Seandainya si anak kucing dapat berbicara. Dia pasti akan berbicara.
“Berikanlah saya makan. Saya sangat kelaparan sejak kemarin. Kasihanilah saya. Saya adalah seekor kucing yatim piatu.”
Pikiran si Eko semakin berkecamuk sedangkan perut dia sudah berbunyi dan minta untuk diisi mi ayam favoritnya.
Tangannya sedikit gemetar menahan lapar sejak dia mulai bekerja di kantor. Dia ternyata lupa untuk sarapan pagi itu, dikarenakan terlambat bangun pagi dan terburu-buru mengejar bus.
Suara anak kucing mengeong semakin kencang di telinga si Eko. Belum lagi anak kucing tersebut terlihat lemah dan gemetaran seperti tangan Eko. Tapi fisik anak kucing tersebut lebih lemah dibandingkan dirinya.
Akhirnya si Eko hatinya tergerak, dia berpikir.
“Rasa lapar ini begitu mengganggu dan tidak menyenangkan bagiku, ini pasti juga terjadi dengan anak kucing tersebut.”
Dia berpikir lagi.
“Ya sudah, saya berkorban saja. Daging ini untuk dia dengan sedikit mi dan saya akan makan mi dan sayur saja.” Sambil dia berkata dalam hati.

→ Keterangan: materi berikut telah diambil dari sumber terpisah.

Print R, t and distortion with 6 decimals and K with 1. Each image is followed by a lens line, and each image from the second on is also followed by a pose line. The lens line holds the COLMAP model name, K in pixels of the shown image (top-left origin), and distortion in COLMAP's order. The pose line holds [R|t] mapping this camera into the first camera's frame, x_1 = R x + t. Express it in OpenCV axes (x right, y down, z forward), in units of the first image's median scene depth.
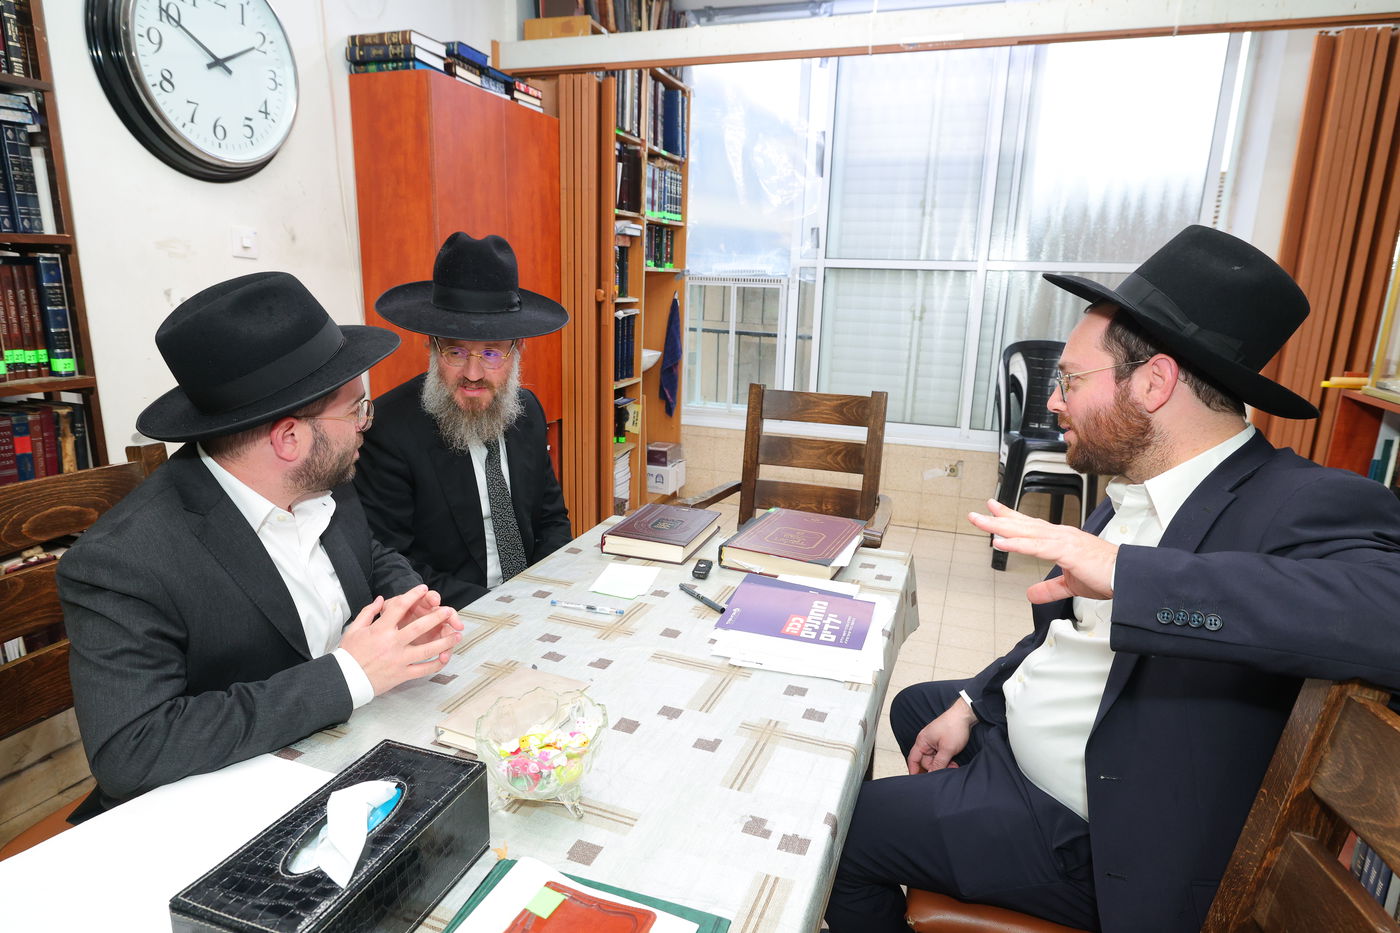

Dia mengambil sendok dan menyendok semua daging ayam ke sebuah piring kecil bekas tatakan mangkuk mi. Dia berikan kepada anak kucing yang terlihat bahagia begitu mendapatkan makanan dan langsung makan dengan lahapnya.
Sekarang mereka berdua makan. Meskipun Eko tidak kenyang sepenuhnya, dia sudah merasakan kebahagiaan yang mendalam. Kebahagiaan dalam memberi meskipun itu terhadap seekor anak kucing.